I wrote this text at the end of 2016 to document my thoughts and motivation for possible projects in 2017. Although I initially planned to publish it and start a new blog with it, I never did. However, the thoughts here are still as relevant to me as they have been back then, and in fact I made some progress on a few items. I hope to spend most of my time at the Recurse Center dedicated to something that is aligned with this bigger picture.

2017 is going to be an important year. Putting aside for a moment the political, social, and cultural catastrophes that 2016 left for us to deal with, I need to figure out what I want to do when I'm done traveling. Professionally. Like in getting a real job again.

I'm not exactly sure what's going to happen. At this point pretty much anything is possible. Maybe I join an organization that works on something I'm interested in? Maybe I found a company with somebody who is passionate about the same things? Maybe I finally manage to focus on one idea long enough to actually ship something? Oh my…, I don't even know which country I'm going to live in next year.

* * * * * * * * *

● **WHAT IS NEEDED**
Write out the part of the note about plans for 2017 that starts with "I'm not exactly" and goes on through "in next year.", keeping every word and mark unchanged.

● **AVAILABLE DATA**
* * * * * * * * *

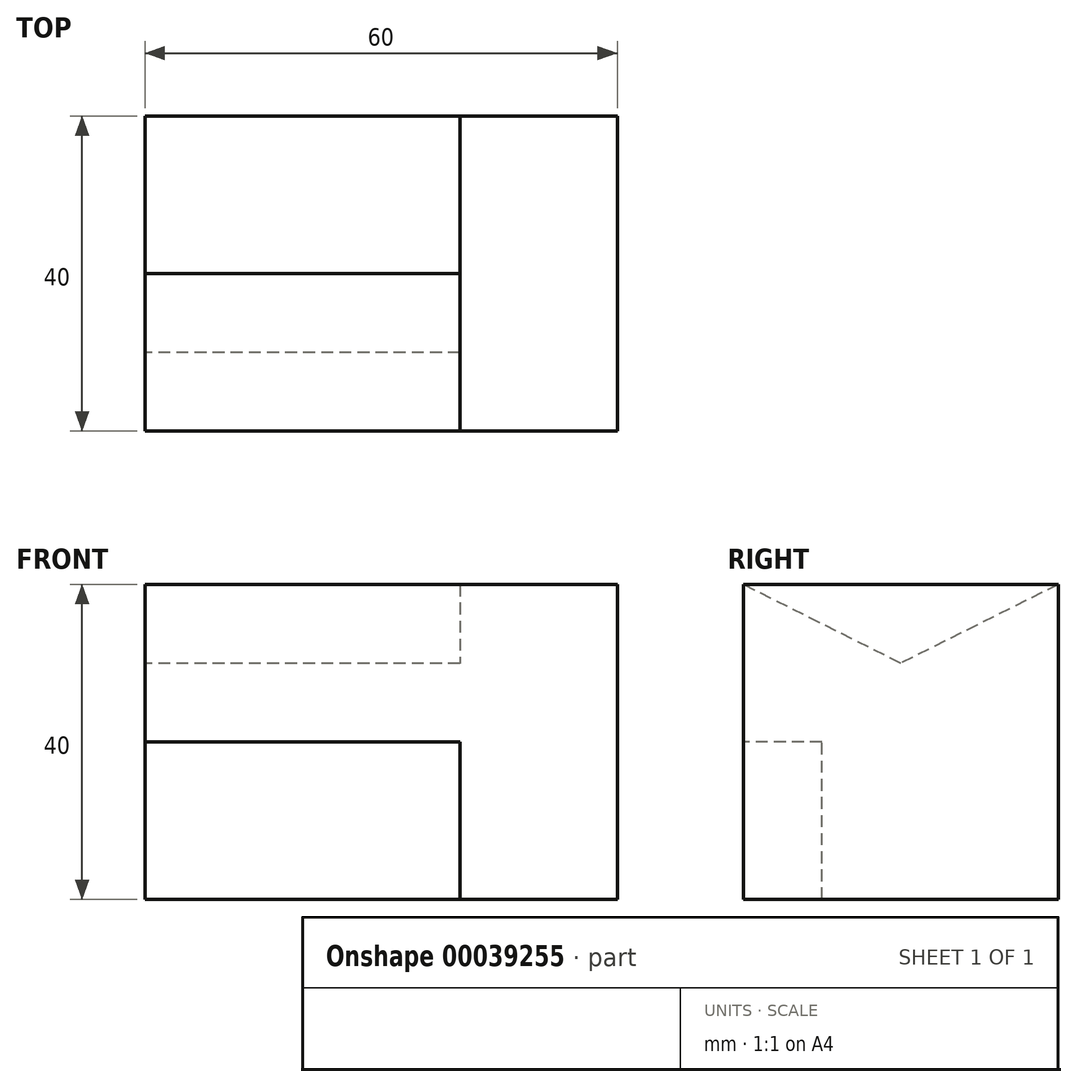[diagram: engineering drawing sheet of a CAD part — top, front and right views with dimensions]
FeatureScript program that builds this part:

* * * * * * * * *

● **TASK SOLUTION**
I'm not exactly sure what's going to happen. At this point pretty much anything is possible. Maybe I join an organization that works on something I'm interested in? Maybe I found a company with somebody who is passionate about the same things? Maybe I finally manage to focus on one idea long enough to actually ship something? Oh my…, I don't even know which country I'm going to live in next year.